▶ _Work item_: Output all of the records exactly, word for word.

Recorded data:
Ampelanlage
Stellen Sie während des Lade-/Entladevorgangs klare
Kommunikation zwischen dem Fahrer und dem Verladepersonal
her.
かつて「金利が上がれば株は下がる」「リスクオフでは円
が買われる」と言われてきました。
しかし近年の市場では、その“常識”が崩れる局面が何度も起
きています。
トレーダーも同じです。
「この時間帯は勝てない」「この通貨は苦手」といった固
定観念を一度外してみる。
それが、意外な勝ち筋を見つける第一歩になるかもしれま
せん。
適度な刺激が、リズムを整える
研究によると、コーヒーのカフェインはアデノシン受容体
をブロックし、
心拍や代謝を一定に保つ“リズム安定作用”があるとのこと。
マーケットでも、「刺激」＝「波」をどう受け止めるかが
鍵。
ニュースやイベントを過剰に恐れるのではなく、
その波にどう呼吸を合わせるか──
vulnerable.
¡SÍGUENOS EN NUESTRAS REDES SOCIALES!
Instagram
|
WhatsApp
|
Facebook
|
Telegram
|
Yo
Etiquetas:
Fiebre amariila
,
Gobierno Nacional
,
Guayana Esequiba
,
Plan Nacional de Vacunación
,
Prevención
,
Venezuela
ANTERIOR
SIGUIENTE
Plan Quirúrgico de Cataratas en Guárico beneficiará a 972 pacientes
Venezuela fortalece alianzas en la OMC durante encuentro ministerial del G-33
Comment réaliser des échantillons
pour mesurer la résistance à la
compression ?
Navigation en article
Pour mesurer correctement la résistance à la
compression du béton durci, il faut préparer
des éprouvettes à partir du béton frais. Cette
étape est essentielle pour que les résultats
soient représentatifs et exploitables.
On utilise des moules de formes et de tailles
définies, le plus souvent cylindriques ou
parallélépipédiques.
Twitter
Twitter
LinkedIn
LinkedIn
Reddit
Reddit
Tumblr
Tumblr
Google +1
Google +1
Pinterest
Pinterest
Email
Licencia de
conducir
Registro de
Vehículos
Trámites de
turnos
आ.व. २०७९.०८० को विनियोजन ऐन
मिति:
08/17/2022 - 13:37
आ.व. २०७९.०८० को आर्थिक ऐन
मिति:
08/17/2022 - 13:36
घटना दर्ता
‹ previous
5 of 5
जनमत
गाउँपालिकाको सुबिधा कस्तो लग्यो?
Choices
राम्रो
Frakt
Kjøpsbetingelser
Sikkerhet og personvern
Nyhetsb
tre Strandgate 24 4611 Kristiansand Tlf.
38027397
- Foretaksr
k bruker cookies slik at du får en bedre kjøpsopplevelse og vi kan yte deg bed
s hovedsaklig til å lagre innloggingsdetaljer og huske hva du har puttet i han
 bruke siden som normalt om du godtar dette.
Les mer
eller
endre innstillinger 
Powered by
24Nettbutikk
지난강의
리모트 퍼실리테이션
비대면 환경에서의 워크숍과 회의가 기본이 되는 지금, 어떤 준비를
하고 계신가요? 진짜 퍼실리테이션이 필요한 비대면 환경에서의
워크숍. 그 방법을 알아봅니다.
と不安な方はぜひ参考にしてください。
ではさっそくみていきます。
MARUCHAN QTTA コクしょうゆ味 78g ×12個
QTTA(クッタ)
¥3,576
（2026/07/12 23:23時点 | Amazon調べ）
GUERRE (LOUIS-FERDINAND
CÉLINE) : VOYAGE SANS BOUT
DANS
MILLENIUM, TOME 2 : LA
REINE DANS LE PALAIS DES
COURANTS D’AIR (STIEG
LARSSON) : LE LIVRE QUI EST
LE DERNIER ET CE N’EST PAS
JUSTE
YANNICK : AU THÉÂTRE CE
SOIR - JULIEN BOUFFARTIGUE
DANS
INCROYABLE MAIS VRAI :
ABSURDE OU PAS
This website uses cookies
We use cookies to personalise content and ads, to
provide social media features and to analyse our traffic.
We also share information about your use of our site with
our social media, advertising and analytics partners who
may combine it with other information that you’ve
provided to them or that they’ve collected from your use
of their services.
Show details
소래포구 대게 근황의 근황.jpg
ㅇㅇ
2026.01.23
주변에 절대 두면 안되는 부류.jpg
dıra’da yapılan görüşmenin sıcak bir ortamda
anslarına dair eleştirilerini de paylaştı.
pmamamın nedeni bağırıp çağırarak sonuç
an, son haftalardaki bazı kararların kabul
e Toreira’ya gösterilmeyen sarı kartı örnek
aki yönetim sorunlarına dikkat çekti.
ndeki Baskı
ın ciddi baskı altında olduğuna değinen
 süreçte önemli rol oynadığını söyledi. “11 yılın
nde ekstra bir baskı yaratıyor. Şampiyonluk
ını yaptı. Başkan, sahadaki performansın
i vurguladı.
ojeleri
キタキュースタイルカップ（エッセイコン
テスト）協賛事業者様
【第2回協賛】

▶ _Written response_:
Ampelanlage
Stellen Sie während des Lade-/Entladevorgangs klare
Kommunikation zwischen dem Fahrer und dem Verladepersonal
her.
かつて「金利が上がれば株は下がる」「リスクオフでは円
が買われる」と言われてきました。
しかし近年の市場では、その“常識”が崩れる局面が何度も起
きています。
トレーダーも同じです。
「この時間帯は勝てない」「この通貨は苦手」といった固
定観念を一度外してみる。
それが、意外な勝ち筋を見つける第一歩になるかもしれま
せん。
適度な刺激が、リズムを整える
研究によると、コーヒーのカフェインはアデノシン受容体
をブロックし、
心拍や代謝を一定に保つ“リズム安定作用”があるとのこと。
マーケットでも、「刺激」＝「波」をどう受け止めるかが
鍵。
ニュースやイベントを過剰に恐れるのではなく、
その波にどう呼吸を合わせるか──
vulnerable.
¡SÍGUENOS EN NUESTRAS REDES SOCIALES!
Instagram
|
WhatsApp
|
Facebook
|
Telegram
|
Yo
Etiquetas:
Fiebre amariila
,
Gobierno Nacional
,
Guayana Esequiba
,
Plan Nacional de Vacunación
,
Prevención
,
Venezuela
ANTERIOR
SIGUIENTE
Plan Quirúrgico de Cataratas en Guárico beneficiará a 972 pacientes
Venezuela fortalece alianzas en la OMC durante encuentro ministerial del G-33
Comment réaliser des échantillons
pour mesurer la résistance à la
compression ?
Navigation en article
Pour mesurer correctement la résistance à la
compression du béton durci, il faut préparer
des éprouvettes à partir du béton frais. Cette
étape est essentielle pour que les résultats
soient représentatifs et exploitables.
On utilise des moules de formes et de tailles
définies, le plus souvent cylindriques ou
parallélépipédiques.
Twitter
Twitter
LinkedIn
LinkedIn
Reddit
Reddit
Tumblr
Tumblr
Google +1
Google +1
Pinterest
Pinterest
Email
Licencia de
conducir
Registro de
Vehículos
Trámites de
turnos
आ.व. २०७९.०८० को विनियोजन ऐन
मिति:
08/17/2022 - 13:37
आ.व. २०७९.०८० को आर्थिक ऐन
मिति:
08/17/2022 - 13:36
घटना दर्ता
‹ previous
5 of 5
जनमत
गाउँपालिकाको सुबिधा कस्तो लग्यो?
Choices
राम्रो
Frakt
Kjøpsbetingelser
Sikkerhet og personvern
Nyhetsb
tre Strandgate 24 4611 Kristiansand Tlf.
38027397
- Foretaksr
k bruker cookies slik at du får en bedre kjøpsopplevelse og vi kan yte deg bed
s hovedsaklig til å lagre innloggingsdetaljer og huske hva du har puttet i han
 bruke siden som normalt om du godtar dette.
Les mer
eller
endre innstillinger 
Powered by
24Nettbutikk
지난강의
리모트 퍼실리테이션
비대면 환경에서의 워크숍과 회의가 기본이 되는 지금, 어떤 준비를
하고 계신가요? 진짜 퍼실리테이션이 필요한 비대면 환경에서의
워크숍. 그 방법을 알아봅니다.
と不安な方はぜひ参考にしてください。
ではさっそくみていきます。
MARUCHAN QTTA コクしょうゆ味 78g ×12個
QTTA(クッタ)
¥3,576
（2026/07/12 23:23時点 | Amazon調べ）
GUERRE (LOUIS-FERDINAND
CÉLINE) : VOYAGE SANS BOUT
DANS
MILLENIUM, TOME 2 : LA
REINE DANS LE PALAIS DES
COURANTS D’AIR (STIEG
LARSSON) : LE LIVRE QUI EST
LE DERNIER ET CE N’EST PAS
JUSTE
YANNICK : AU THÉÂTRE CE
SOIR - JULIEN BOUFFARTIGUE
DANS
INCROYABLE MAIS VRAI :
ABSURDE OU PAS
This website uses cookies
We use cookies to personalise content and ads, to
provide social media features and to analyse our traffic.
We also share information about your use of our site with
our social media, advertising and analytics partners who
may combine it with other information that you’ve
provided to them or that they’ve collected from your use
of their services.
Show details
소래포구 대게 근황의 근황.jpg
ㅇㅇ
2026.01.23
주변에 절대 두면 안되는 부류.jpg
dıra’da yapılan görüşmenin sıcak bir ortamda
anslarına dair eleştirilerini de paylaştı.
pmamamın nedeni bağırıp çağırarak sonuç
an, son haftalardaki bazı kararların kabul
e Toreira’ya gösterilmeyen sarı kartı örnek
aki yönetim sorunlarına dikkat çekti.
ndeki Baskı
ın ciddi baskı altında olduğuna değinen
 süreçte önemli rol oynadığını söyledi. “11 yılın
nde ekstra bir baskı yaratıyor. Şampiyonluk
ını yaptı. Başkan, sahadaki performansın
i vurguladı.
ojeleri
キタキュースタイルカップ（エッセイコン
テスト）協賛事業者様
【第2回協賛】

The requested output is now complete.